A large specialty truck sale and repair service company has seven locations in four states.  The owner had started the business twenty years earlier out of his spare bedroom.  He had grown the business to $45,000,000 in sales by under pricing and out hustling competitors every day.  The business is extremely complex with multiple product lines including new product sales, product service, and a startup division which is venturing into a completely new market.  He has a competent but homegrown management staff who do not have the ability to run the company for a purely financial Buyer.  The Seller has forbidden the intermediaries trying to make a market for his business to contact competitors and suppliers for fear that word will get out and it will hurt his business.  Even after explaining how the list can be very carefully tailored to prospective Buyers with capital, a strongly expressed interest, and a past history of making discreet purchases, the Seller still will not allow the intermediaries to approach anyone in the business.  No sale is possible under these conditions. 

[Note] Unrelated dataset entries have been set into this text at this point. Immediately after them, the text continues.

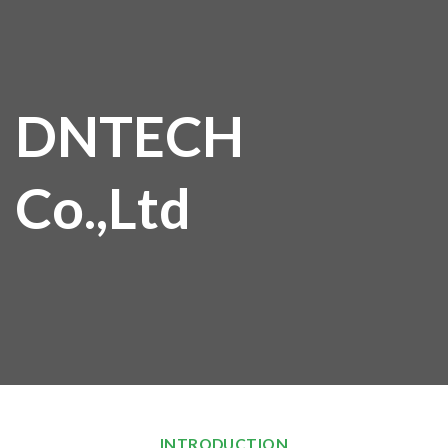
Skip
to
content
DNTECH
Co.,Ltd
INTRODUCTION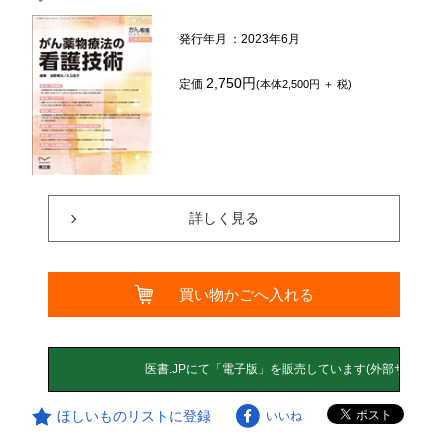
発行年月
：2023年6月
2,750円
定価
(本体2,500円 ＋ 税)
詳しく見る
買い物かごへ入れる
ほしいものリストに登録
いいね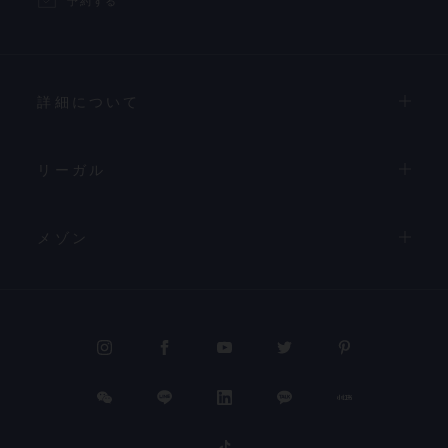
予約する
詳細について
リーガル
メゾン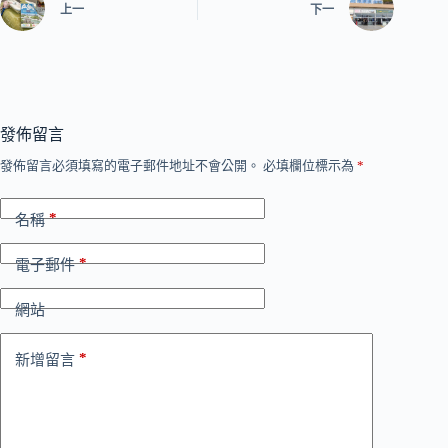
上一
下一
發佈留言
發佈留言必須填寫的電子郵件地址不會公開。
必填欄位標示為
*
*
名稱
*
電子郵件
網站
*
新增留言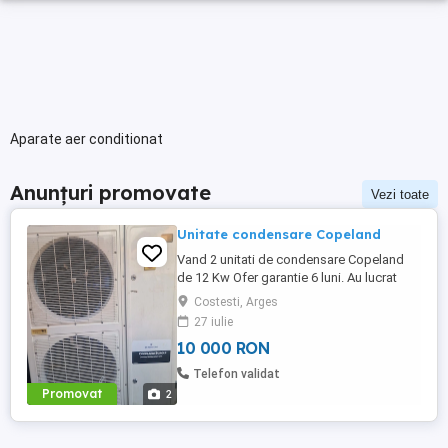
Aparate aer conditionat
Anunțuri promovate
Vezi toate
Unitate condensare Copeland
Vand 2 unitati de condensare Copeland
de 12 Kw Ofer garantie 6 luni. Au lucrat
decat 2 luni
Costesti, Arges
27 iulie
10 000 RON
Telefon validat
Promovat
2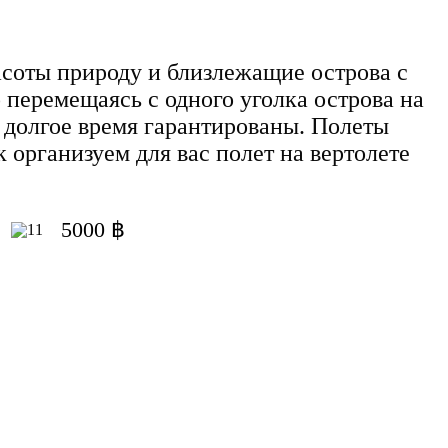
асоты природу и близлежащие острова с
 перемещаясь с одного уголка острова на
а долгое время гарантированы. Полеты
 организуем для вас полет на вертолете
5000 ฿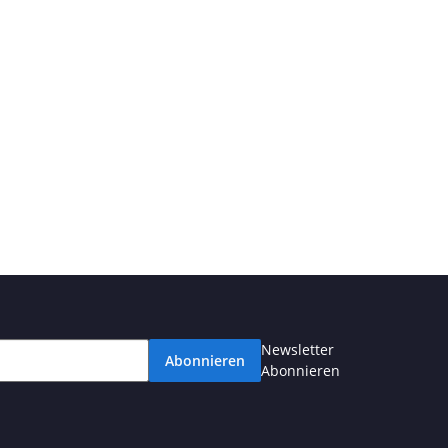
Newsletter
Abonnieren
Abonnieren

Related businesses, not competitors.  For example, a graphics company might buy a printing business.  Or a concrete pipe company might buy a trucking company.  This concept is known as bounce-back synergy.  In these cases, one business is very dependent on the other.  This is a longer shot than many of the others but they do occur.  It also lessens the risk of giving all your detailed information to a competitor who never intends to buy you.

In all cases when thinking about selling your business think about who will pay the most for your business and how do you best interest them in your business.